Les Lye, Ottawa area actor and comedian, died on July 21, 2009 at the age of 84. Many of you may have never heard of him, but for those who have, he will be fondly remembered.
Born in Toronto as Leslie Earnest Lye in 1924, Les was an actor and comedian whose performances have successfully reached an international audience despite working almost exclusively in the Ottawa area. He worked in both radio and television since 1948, starting out with Frank Ryan’s team on Ottawa radio station CFRA.
In 1961, he moved on to television when he joined the new Ottawa television station CJOH-TV as a freelance writer and performer where he met Bill Luxton. Five years later, the two were asked to produce a replacement children show, and the long running show Uncle Willy & Floyd was born.
In 1979, Les Lye began working on You Can’t Do That on Television, a children’s(?) television show that was way ahead of its time, and which is fondly remembered by many Ottawa area children who are now between 30 and 50 years of age.
Les played alongside Abby Hagyard as one of the two only adult cast members in a show predominantly populated by children (a hundred of them during the show’s entire run), playing all of the adult male roles such as Barth the cook, the Dad, Mr. Schidtler the teacher, Nasti the Executioner, and Ross the stage director just to name a few. His ability to change acting styles to suit each character was pretty remarkable.

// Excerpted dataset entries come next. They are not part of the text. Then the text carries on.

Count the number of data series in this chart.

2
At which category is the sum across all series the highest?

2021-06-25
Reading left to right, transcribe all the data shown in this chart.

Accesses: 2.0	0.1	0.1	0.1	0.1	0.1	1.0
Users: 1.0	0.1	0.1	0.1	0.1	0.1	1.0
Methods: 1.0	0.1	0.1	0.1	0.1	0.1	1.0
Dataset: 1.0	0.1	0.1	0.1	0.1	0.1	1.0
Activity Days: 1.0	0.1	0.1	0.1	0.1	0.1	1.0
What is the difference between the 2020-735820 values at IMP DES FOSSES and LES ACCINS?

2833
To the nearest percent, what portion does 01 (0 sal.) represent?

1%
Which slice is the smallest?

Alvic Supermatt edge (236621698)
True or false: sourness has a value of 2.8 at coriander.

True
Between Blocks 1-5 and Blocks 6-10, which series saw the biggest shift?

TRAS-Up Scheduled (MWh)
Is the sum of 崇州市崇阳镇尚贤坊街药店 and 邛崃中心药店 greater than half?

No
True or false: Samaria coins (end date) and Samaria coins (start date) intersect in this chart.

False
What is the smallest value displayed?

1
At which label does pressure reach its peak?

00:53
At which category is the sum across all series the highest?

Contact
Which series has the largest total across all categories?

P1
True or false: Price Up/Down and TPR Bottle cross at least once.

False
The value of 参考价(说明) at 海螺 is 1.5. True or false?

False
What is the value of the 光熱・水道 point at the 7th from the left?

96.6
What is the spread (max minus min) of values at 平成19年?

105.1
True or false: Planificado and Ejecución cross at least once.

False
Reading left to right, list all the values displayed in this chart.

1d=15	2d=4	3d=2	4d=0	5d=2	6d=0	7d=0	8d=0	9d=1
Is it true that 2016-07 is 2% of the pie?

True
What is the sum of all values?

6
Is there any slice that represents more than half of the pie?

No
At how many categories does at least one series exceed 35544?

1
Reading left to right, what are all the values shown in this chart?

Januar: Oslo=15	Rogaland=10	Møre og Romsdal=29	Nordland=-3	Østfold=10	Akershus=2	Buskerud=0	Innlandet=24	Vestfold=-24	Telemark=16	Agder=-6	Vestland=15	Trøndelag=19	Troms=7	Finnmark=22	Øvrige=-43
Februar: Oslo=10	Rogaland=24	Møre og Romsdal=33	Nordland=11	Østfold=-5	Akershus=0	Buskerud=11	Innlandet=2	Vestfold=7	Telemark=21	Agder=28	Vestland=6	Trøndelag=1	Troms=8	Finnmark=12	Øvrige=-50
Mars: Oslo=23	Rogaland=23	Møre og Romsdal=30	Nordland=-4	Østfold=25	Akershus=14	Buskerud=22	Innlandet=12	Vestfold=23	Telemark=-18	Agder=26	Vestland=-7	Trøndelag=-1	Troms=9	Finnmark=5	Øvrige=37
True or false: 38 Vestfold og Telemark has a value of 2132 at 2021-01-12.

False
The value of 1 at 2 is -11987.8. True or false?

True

The show reached international acclaim when in 1981, the newly launched US cable channel Nickelodeon picked up the show for national broadcast. From there, Les’ characters became household names for children across the North American continent.
YCDTOT is one of the shows that made me believe that it was still possible for Canadians to produce Canadian made content that not only reflected our values and beliefs, but which also could make us laugh out loud at some of the craziest antics ever seen on television, on a children’s show no less! And while this may not have been Les’ favourite show in his career, it was definitely a favourite for many children of the time who discovered that children’s television didn’t have to be the dull and bland landscape that it was back in the late seventies and early eighties.
Les, thank you so much for making us happy even if it was only for half an hour at a time.